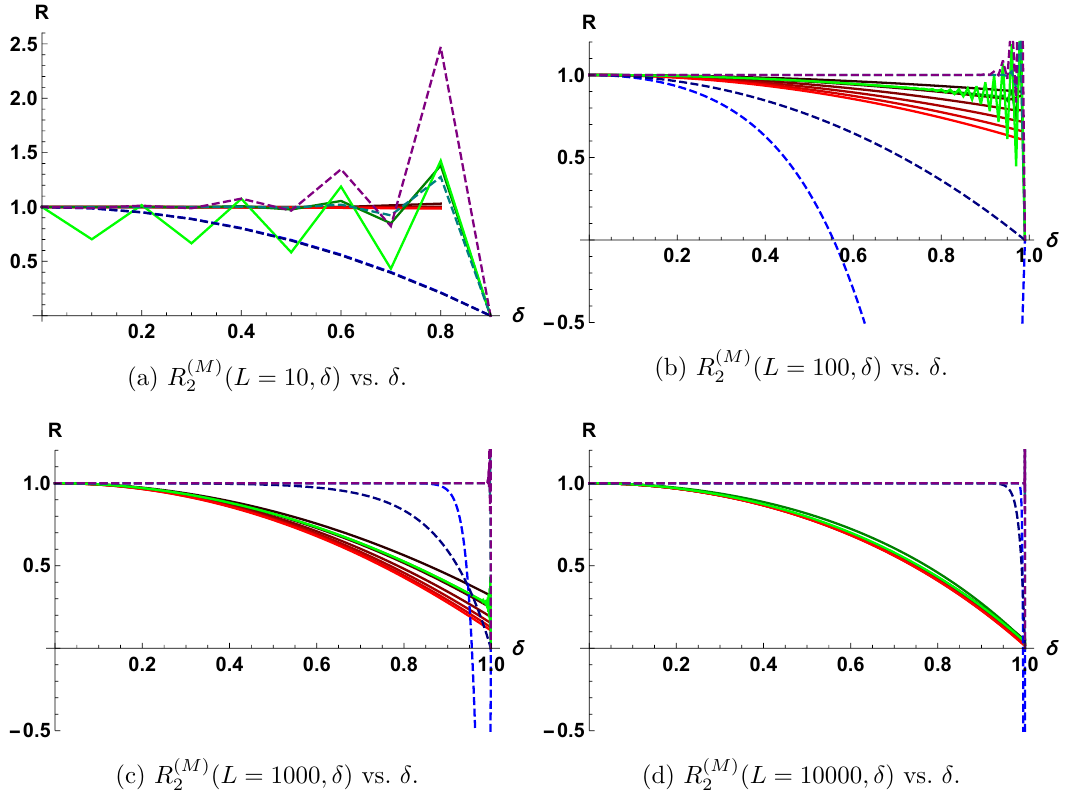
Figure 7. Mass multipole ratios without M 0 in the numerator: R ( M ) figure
● ● ● ●
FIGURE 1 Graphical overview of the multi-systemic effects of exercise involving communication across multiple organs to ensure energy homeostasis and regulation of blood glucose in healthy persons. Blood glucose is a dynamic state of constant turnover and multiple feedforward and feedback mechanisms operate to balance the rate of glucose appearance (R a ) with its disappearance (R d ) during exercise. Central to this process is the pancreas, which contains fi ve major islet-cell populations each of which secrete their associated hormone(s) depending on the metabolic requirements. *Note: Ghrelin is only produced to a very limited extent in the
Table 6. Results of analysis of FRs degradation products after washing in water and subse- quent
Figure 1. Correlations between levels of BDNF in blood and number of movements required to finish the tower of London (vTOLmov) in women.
● ● ● ●
* Requirement
Count the lines of the records that include the word "blood", please, and report the number alone.

* Task response
2